Mais pour les agencer dans le temps, décider de l'entrée en scène des mesures, il a fallu quatre ou cinq semaines... et plusieurs scénarios!

Q- La question de l'équité de la cotisation santé choque les gens. Les petits salariés estiment contribuer plus que leur part... Croyez-vous que cela va se calmer?

R- Pour la cotisation santé, on s'est un peu collés sur l'assurance médicaments. On veut une cotisation, on protège les plus démunis avec les crédits d'impôt. Mais tout le monde bénéficie du système de santé, tout le monde devrait verser une contribution minimale. Des 33 milliards que coûte le système de santé, 50% sont payés par les impôts et les taxes, c'est très progressif. On a décidé de ne pas hausser les impôts parce que tous les économistes le disent: c'est ce qu'il y a de plus nocif pour l'économie.

On a 16 milliards de plus de services que l'Ontario. Si les gens veulent maintenir les services, ils doivent payer. On a fait un budget qui protège les services actuellement, dans 5 ans et dans 15 ans. C'est facile de pelleter vers l'avant.

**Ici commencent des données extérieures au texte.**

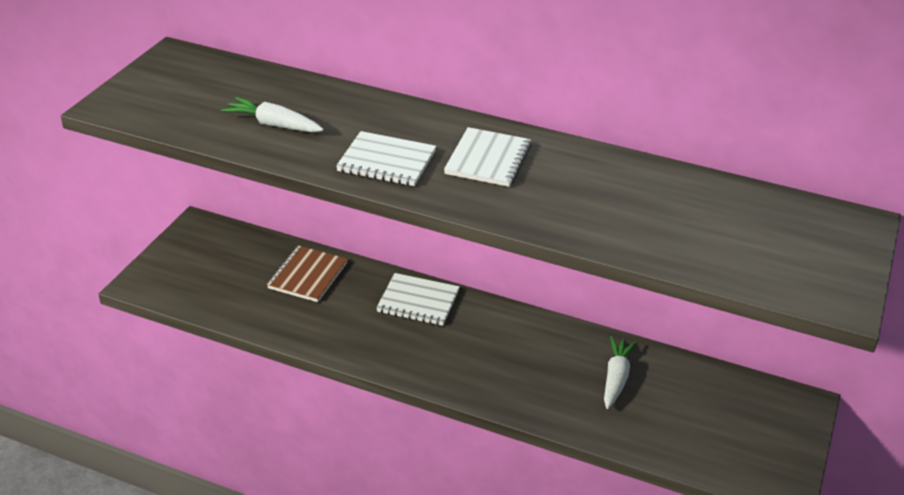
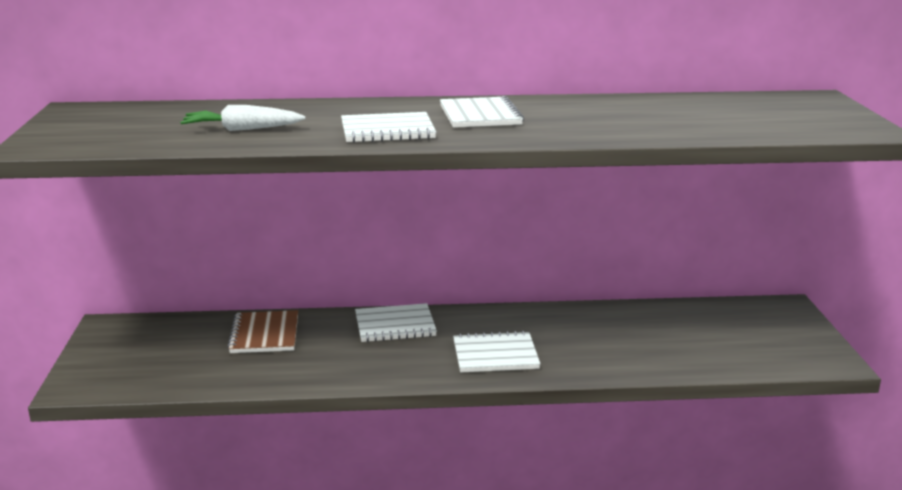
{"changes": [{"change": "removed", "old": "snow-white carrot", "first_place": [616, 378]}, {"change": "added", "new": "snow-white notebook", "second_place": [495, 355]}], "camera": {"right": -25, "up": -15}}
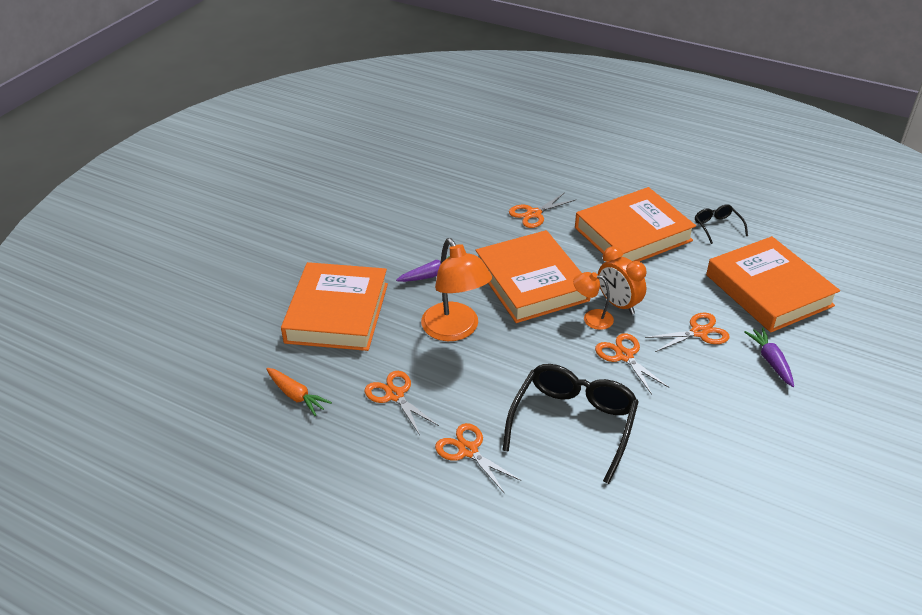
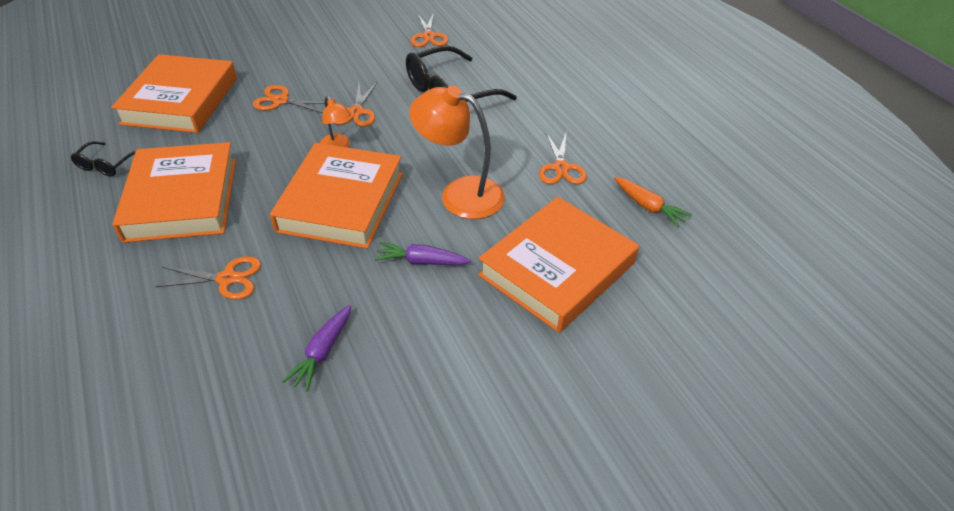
{"changes": [{"change": "turned", "old": "orange-coloured carrot", "first_place": [296, 396], "second_place": [648, 207], "degrees": 150}, {"change": "turned", "old": "orange-coloured lamp", "first_place": [455, 330], "second_place": [460, 194], "degrees": -75}, {"change": "moved", "old": "orange-coloured pair of scissors", "first_place": [468, 450], "second_place": [428, 36]}, {"change": "turned", "old": "orange-coloured hardcover", "first_place": [633, 234], "second_place": [182, 199], "degrees": 75}, {"change": "removed", "old": "orange-coloured bedside clock", "first_place": [618, 304]}, {"change": "moved", "old": "purple carrot", "first_place": [771, 361], "second_place": [322, 352]}], "camera": {"right": -145, "up": 5}}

Q- L'ancien ministre Claude Castonguay propose que la cotisation santé soit arrimée aux salaires. Envisagez-vous des modifications?

R- La cotisation santé restera telle qu'elle est. Là où on ouvre le débat, c'est sur la franchise, sur ses modalités. Pour la santé, on a besoin d'une croissance de 5% par année. À terme, il y a une impasse de 500 millions. Cela peut venir de la productivité ou des transferts fédéraux, pas nécessairement de la franchise.

Q- Pourquoi étiez-vous si pressé de revenir au déficit zéro? Le gouvernement fédéral, l'Ontario ont des plans à plus longue échéance que le Québec, qui veut revenir à zéro en 2013-2014.

R- Nous sommes plus endettés que les autres. Il faut revenir plus vite à l'équilibre. Aussi, en 2014, la courbe d'âge s'inverse, il y a moins de monde sur le marché du travail pour supporter les coûts des autres. Nous n'avons pas de temps à perdre, même si nous sommes actuellement en meilleure posture que d'autres. On a mieux traversé la récession, on a moins de chômage. La reprise est bien amorcée ici. On a peut-être les moyens de revenir plus vite aussi.